Los análisis realizados muestran -tal y como predice la teoría- que la televisión de pago ofrece una mayor variedad de programas a costa de niveles de consumo subóptimos (es decir, de mayores franjas de demanda sin acceso al servicio). Al igual que en el caso de financiación por ingresos publicitarios, se tiende a reducir el coste de los programas y a dejar insatisfechos a grupos de audiencia no mayoritarios o con demanda más selectiva.

Si a todo ello se une el coste mismo de la exclusión, se pueden establecer varias predicciones: que el precio (siempre más elevado incluso que el correspondiente a una hipotética solución de equilibrio competitivo) no será realmente la expresión de la preferencia de la demanda, que el alcance de la provisión del servicio por éste sistema dependerá de otras variables como la calidad del producto ofertado y que su provisión dependerá más bien del coste de otros servicios sustitutivos (cine, video doméstico,..).

Sin embargo, la televisión de pago puede proporcionar soluciones de provisión eficientes si la oferta de canales es muy elevada y ello incluso permite aventurar que la televisión pública pudiera ofertar eficientemente determinados servicios de pago, quizá especializados, aprovechando las economías de escala y de integración que le son propias y sin que ello tenga que suponer, en un futuro en que este sistema dispondrá necesariamente de infraestructuras de exclusión menos costosas, una renuncia a la vocación de servicio público mayor que la que comporta, por ejemplo, la financiación publicitaria.

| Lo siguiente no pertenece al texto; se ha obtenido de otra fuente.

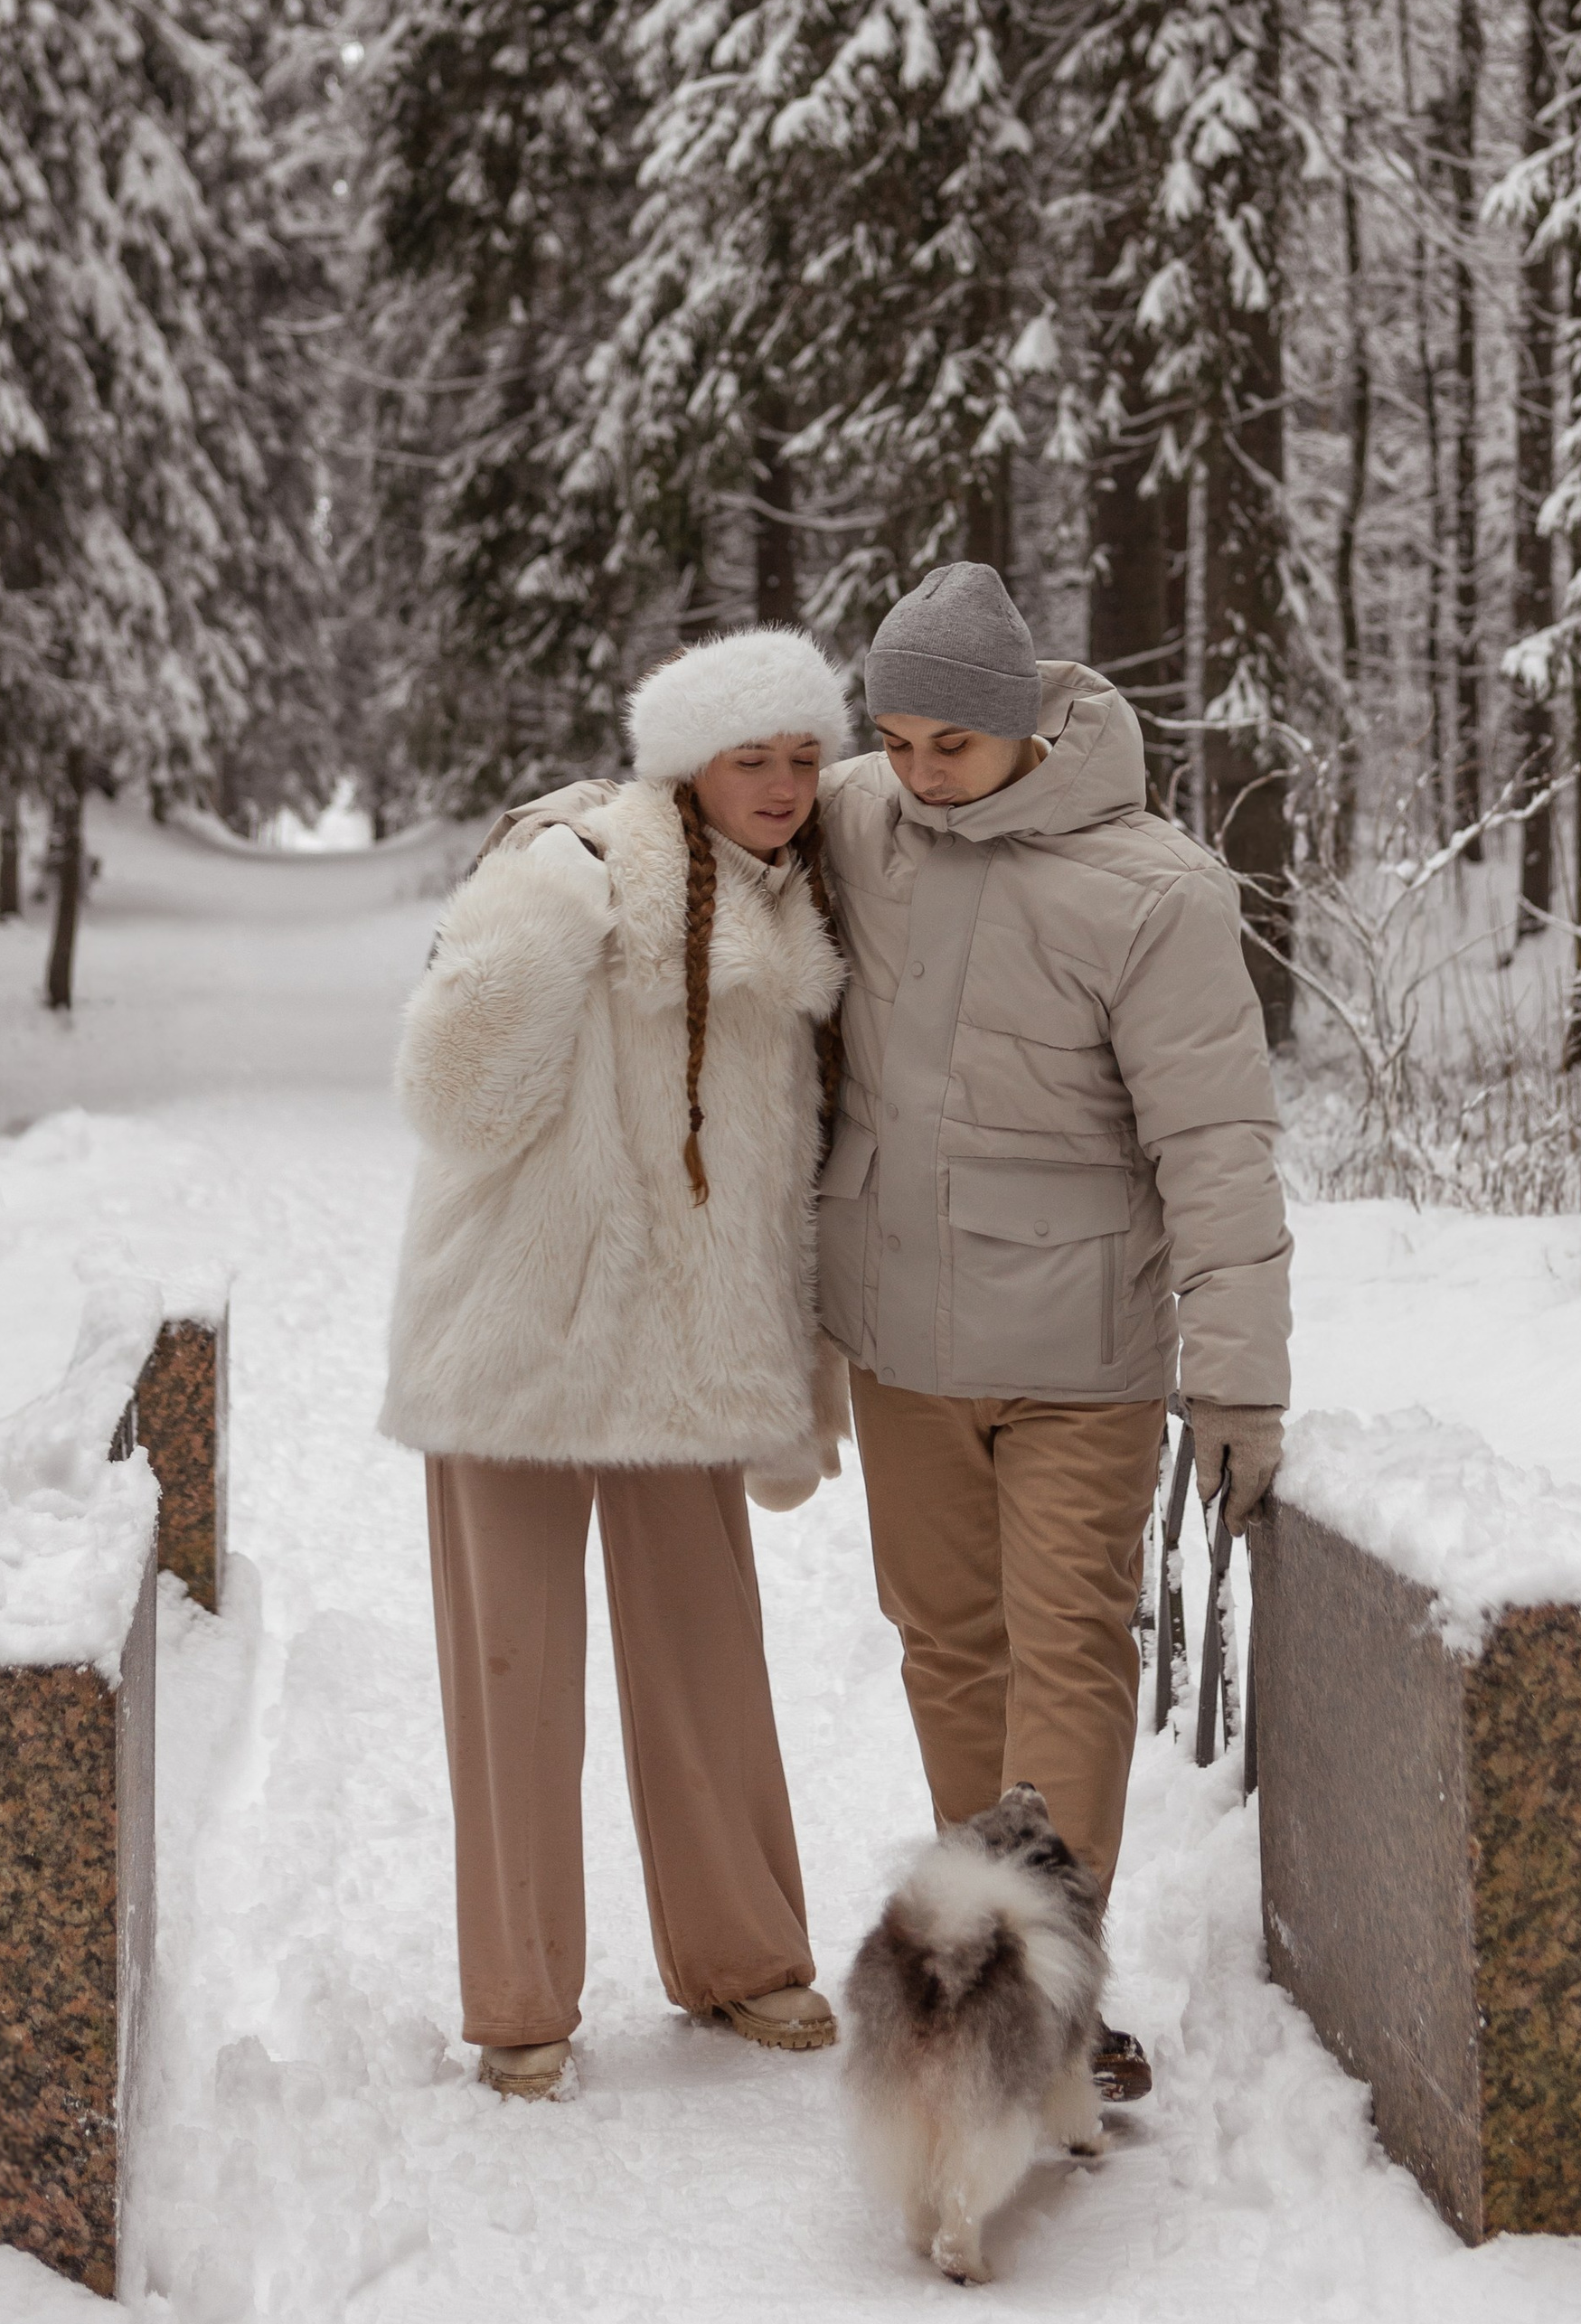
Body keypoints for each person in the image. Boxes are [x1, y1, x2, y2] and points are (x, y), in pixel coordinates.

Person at [814, 562, 1293, 2103]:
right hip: (900, 1342)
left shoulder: (1155, 892)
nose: (915, 772)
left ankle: (1060, 1991)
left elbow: (1217, 1146)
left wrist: (1237, 1376)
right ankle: (978, 1969)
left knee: (1067, 1656)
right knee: (946, 1648)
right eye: (890, 739)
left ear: (1021, 727)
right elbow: (706, 802)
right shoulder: (858, 822)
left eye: (946, 744)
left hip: (1079, 1355)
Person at [381, 626, 858, 2096]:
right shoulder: (575, 863)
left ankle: (743, 1960)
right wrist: (535, 923)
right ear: (685, 763)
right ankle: (520, 2000)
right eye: (747, 759)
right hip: (519, 1344)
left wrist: (798, 1381)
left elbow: (780, 1182)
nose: (779, 785)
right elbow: (450, 1096)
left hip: (687, 1362)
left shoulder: (797, 907)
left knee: (708, 1663)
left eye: (799, 757)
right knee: (513, 1670)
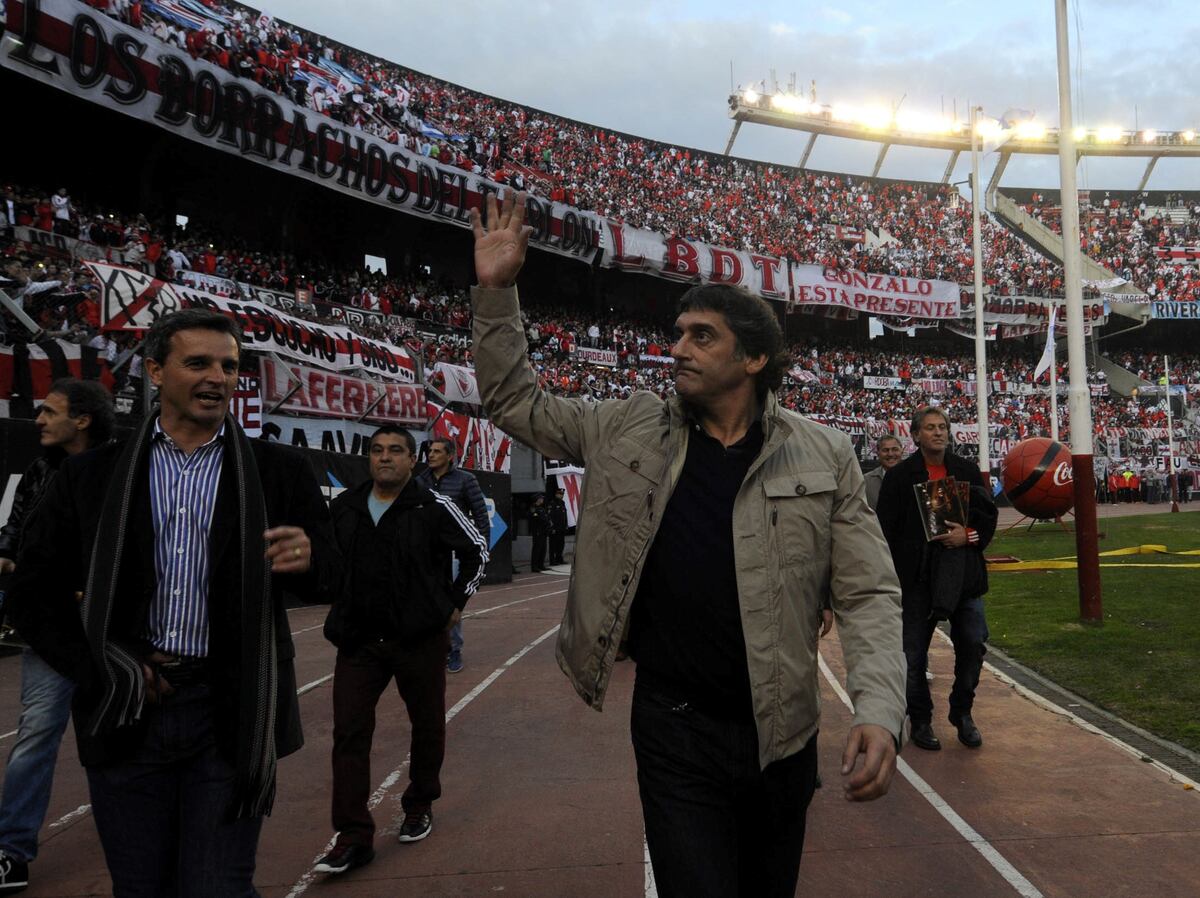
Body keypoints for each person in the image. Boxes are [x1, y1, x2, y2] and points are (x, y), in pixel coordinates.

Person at [469, 192, 905, 898]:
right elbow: (516, 404)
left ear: (755, 356)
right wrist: (496, 293)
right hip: (674, 727)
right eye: (679, 333)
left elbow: (870, 593)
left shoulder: (824, 454)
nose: (677, 349)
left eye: (702, 336)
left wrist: (880, 709)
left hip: (783, 733)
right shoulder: (626, 426)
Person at [7, 309, 337, 898]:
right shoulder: (91, 476)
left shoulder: (279, 471)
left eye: (230, 366)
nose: (219, 376)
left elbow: (331, 580)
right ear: (157, 371)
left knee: (218, 886)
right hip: (126, 708)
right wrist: (105, 671)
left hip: (229, 711)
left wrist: (313, 559)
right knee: (141, 888)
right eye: (200, 362)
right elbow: (34, 596)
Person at [315, 426, 488, 876]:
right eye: (377, 451)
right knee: (349, 733)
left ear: (413, 460)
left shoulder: (433, 505)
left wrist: (454, 605)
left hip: (419, 641)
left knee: (427, 725)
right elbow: (322, 562)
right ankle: (353, 836)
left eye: (395, 451)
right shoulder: (346, 507)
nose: (385, 458)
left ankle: (419, 803)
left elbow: (477, 550)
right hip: (359, 643)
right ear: (368, 459)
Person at [0, 379, 114, 896]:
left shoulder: (119, 471)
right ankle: (10, 849)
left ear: (83, 419)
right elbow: (17, 525)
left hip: (109, 630)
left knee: (118, 737)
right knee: (36, 734)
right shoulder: (41, 468)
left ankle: (138, 834)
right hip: (49, 631)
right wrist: (9, 554)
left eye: (50, 411)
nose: (39, 420)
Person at [875, 406, 997, 753]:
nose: (938, 433)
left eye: (942, 427)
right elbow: (884, 531)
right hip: (917, 582)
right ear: (915, 435)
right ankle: (922, 718)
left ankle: (962, 712)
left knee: (973, 643)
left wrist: (968, 536)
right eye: (930, 428)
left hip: (963, 578)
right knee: (912, 656)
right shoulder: (900, 477)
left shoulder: (967, 471)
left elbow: (986, 521)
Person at [416, 436, 490, 674]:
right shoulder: (420, 481)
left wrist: (481, 548)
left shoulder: (466, 480)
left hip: (457, 552)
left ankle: (453, 650)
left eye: (437, 451)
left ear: (450, 456)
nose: (431, 455)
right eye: (429, 451)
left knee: (451, 601)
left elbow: (480, 515)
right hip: (428, 553)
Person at [863, 435, 903, 510]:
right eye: (885, 450)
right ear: (877, 453)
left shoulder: (915, 477)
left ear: (902, 451)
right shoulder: (866, 481)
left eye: (895, 449)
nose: (890, 454)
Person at [528, 493, 550, 573]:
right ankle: (534, 566)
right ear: (537, 499)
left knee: (543, 549)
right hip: (537, 531)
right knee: (537, 549)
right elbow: (536, 519)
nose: (542, 500)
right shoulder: (533, 508)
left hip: (543, 531)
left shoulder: (541, 508)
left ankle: (541, 565)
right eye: (541, 498)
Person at [546, 487, 568, 565]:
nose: (561, 495)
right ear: (556, 494)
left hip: (561, 528)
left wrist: (565, 525)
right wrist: (552, 528)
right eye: (559, 494)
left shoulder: (562, 503)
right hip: (555, 528)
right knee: (553, 545)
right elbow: (550, 516)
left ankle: (559, 559)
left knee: (561, 544)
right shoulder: (552, 503)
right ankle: (552, 561)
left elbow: (564, 515)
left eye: (562, 494)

La cuestión, por lo tanto, no puede estribar en dilucidar simplemente si la oferta televisiva debe ser pública o privada. Ambos sistemas pueden comportar la misma ineficiencia, idéntica insatisfacción y semejante supeditación a los intereses comerciales.

De hecho, es la financiación publicitaria lo que desnaturaliza el diseño de la programación y lo que resuelve la ecuación de la demanda en términos del necesario ingreso publicitario y no en función del interés del espectador. Bajo condiciones de emisión dictadas por la presión publicitaria, éste se ve inevitablemente abocado a sufrir la reiteración y la estandarización, quedando inmerso en lo que Riesman denominó el «espectro de la uniformidad» que es imprescindible para rentabilizar la programación del espacio publicitario.

En teoría, por lo tanto, la concepción de la televisión como servicio público no tiene por qué llevar consigo menor gama de elección, siempre que la producción, en lugar de tratar de alcanzar la maximización de la audiencia, trate de maximizar la satisfación de las diferentes franjas de ésta, diversificando los programas sin el condicionante publicitario. Y, desde luego, siempre que se establezcan mecanismos adecuados de control y representación que eviten la manipulación política o la espúrea supeditación de las demandas comunicacionales a los intereses de partido o grupo (lo que, por cierto, puede también suceder en la televisión comercial privada).

La mejor alternativa a un servicio público comercializado ((o incluso manipulado!) no tiene por qué ser necesariamente la oferta comercial privada de televisión. La teoría económica más simple advierte que la realidad presenta matices que los intereses comerciales o políticos no siempre desean desvelar.